By Michael S. Derby
(Reuters) – Two Federal Reserve officials and a labor economist who aspires to join their ranks told U.S. senators on Wednesday that they will set policy based on data and the central bank’s official mandates, pushing back against some Republicans who suggested they might put personal politics first.
When setting policy at the central bank, “I think about the dual mandate first, and I think about the two legs of that dual mandate, and those are maximum employment and stable prices,” Fed Governor Lisa Cook said in the hearing of the Senate Banking Committee that was vetting her for a new term at the Fed.
Since joining the Fed last year, Cook said she’s worked with her colleagues to combat high inflation and if she is confirmed for more time at the Fed, Cook said that’s how she will continue to work.
Cook attended the hearing with Philip Jefferson, a Fed governor nominated to become vice chair, and Adriana Kugler, the U.S. executive director to the World Bank who has been nominated to fill a governor slot. She was responding to a question from J.D. Vance, a Republican senator for Ohio, who pressed her over her past views about diversity problems and their potential ability to exacerbate economic and financial troubles.

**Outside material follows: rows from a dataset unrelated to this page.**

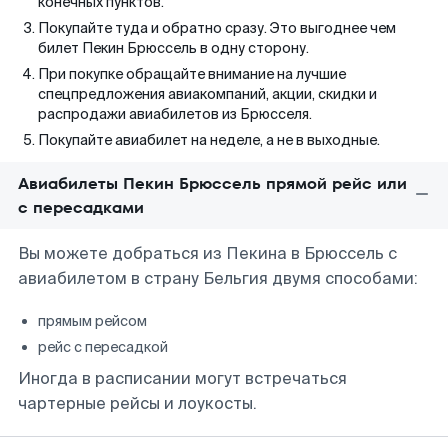
конечных пунктов.
Покупайте туда и обратно сразу. Это выгоднее чем
билет Пекин Брюссель в одну сторону.
При покупке обращайте внимание на лучшие
спецпредложения авиакомпаний, акции, скидки и
распродажи авиабилетов из Брюсселя.
Покупайте авиабилет на неделе, а не в выходные.
Авиабилеты Пекин Брюссель прямой рейс или
с пересадками
Вы можете добраться из Пекина в Брюссель с
авиабилетом в страну Бельгия двумя способами:
прямым рейсом
рейс с пересадкой
Иногда в расписании могут встречаться
чартерные рейсы и лоукосты.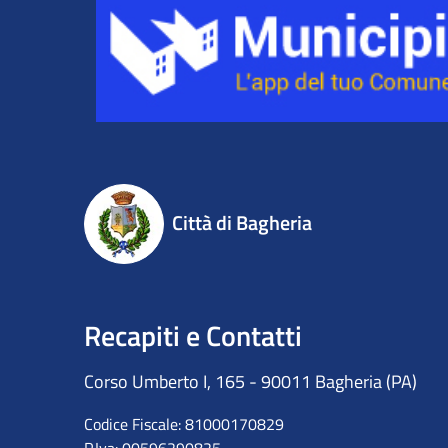
Città di Bagheria
Recapiti e Contatti
Corso Umberto I, 165 - 90011 Bagheria (PA)
Codice Fiscale: 81000170829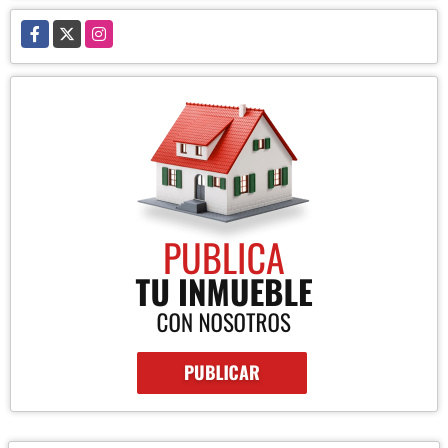
Facebook
X
Instagram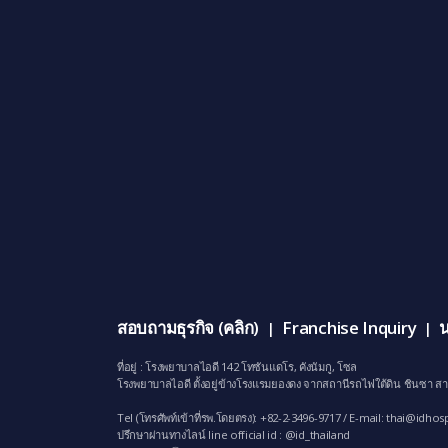
สอบถามธุรกิจ (คลิก)
Franchise Inquiry
น
|
|
ที่อยู่ : โรงพยาบาลไอดี 142 โทซันแดโร, คังนัมกู, โซล
โรงพยาบาลไอดี ตั้งอยู่ข้างโรงแรมยองดง จากสถานีรถไฟใต้ดิน ชินซา สา
Tel (โทรศัพท์เข้าที่รพ.โดยตรง): +82-2-3496-9717 / E-mail:
thai@idhosp
ปรึกษาผ่านทางไลน์ line official id : @id_thailand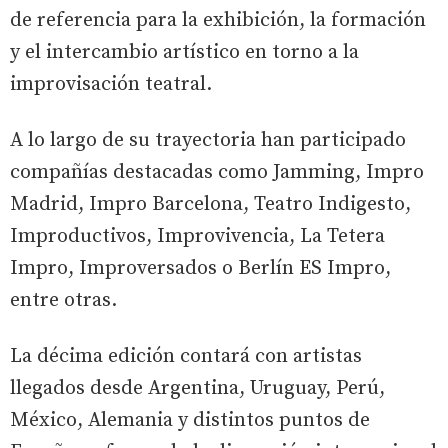
de referencia para la exhibición, la formación
y el intercambio artístico en torno a la
improvisación teatral.
A lo largo de su trayectoria han participado
compañías destacadas como Jamming, Impro
Madrid, Impro Barcelona, Teatro Indigesto,
Improductivos, Improvivencia, La Tetera
Impro, Improversados o Berlín ES Impro,
entre otras.
La décima edición contará con artistas
llegados desde Argentina, Uruguay, Perú,
México, Alemania y distintos puntos de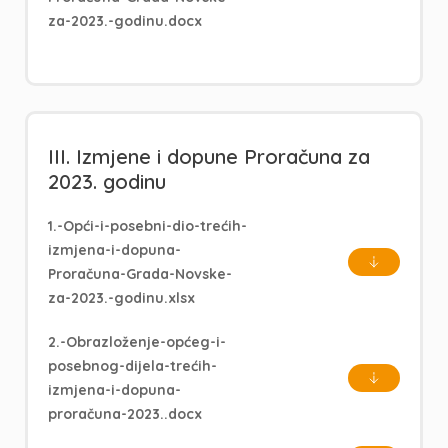
za-2023.-godinu.docx
III. Izmjene i dopune Proračuna za
2023. godinu
1.-Opći-i-posebni-dio-trećih-
izmjena-i-dopuna-
Proračuna-Grada-Novske-
za-2023.-godinu.xlsx
2.-Obrazloženje-općeg-i-
posebnog-dijela-trećih-
izmjena-i-dopuna-
proračuna-2023..docx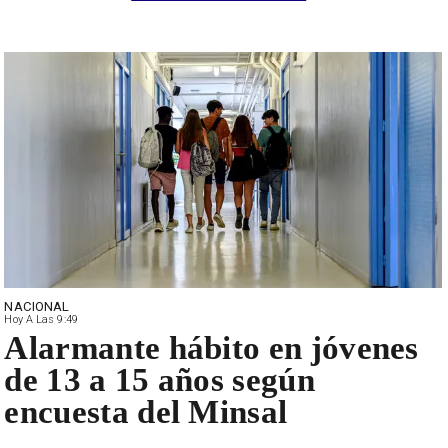
NACIONAL
Hoy A Las 9:49
Alarmante hábito en jóvenes
de 13 a 15 años según
encuesta del Minsal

Over the last few years, the Fed has faced considerable pressure to diversify the ranks of its leadership from largely white males who have dominated the institution since its founding. The Fed has itself embraced this shift, believing that leaders from different backgrounds promote more effective policy-making.
Kugler is prospectively the first-ever Latina to serve on the Fed in its just over a century long history. Cook and Jefferson are black.
At the hearing’s start, Tim Scott, a South Carolina Republican and ranking member of the Senate Banking Committee, said two of the three nominees “seem more interested in having government serve their personal ideologies and their political priorities.” He flagged interest into environmental problems and racial inequality as a concern and added he wants Fed nominees “who want to serve the country and not have their positions be leveraged for their ability to weave into our overall philosophy their ideologies.”
Kugler also defended the primacy of the Fed’s mandate, and did so in personal terms.
“I spent my childhood in Colombia, where in the late 1970s and early 80s inflation was very high, hovering about 25%. This is something that you saw and felt in everyday life,” and it reinforced the importance of keeping price pressures low, she said.
The three nominees did not offer any guidance about what they think the Fed should do with monetary policy beyond affirming the importance of bringing inflation back to the 2% target. The Fed has been raising rates aggressively to cool price pressures but skipped a hike at its most recent meeting to take stock of the cumulative impact of its past tightenings.
In their testimony, the nominees said they agreed that bank regulations should be tailored to the risk levels and complexity of a given financial firm. They also affirmed the importance of a banking system that has both small and large banks and said financial sector concentration is not desirable and that the Fed should carefully weigh bank merger applications.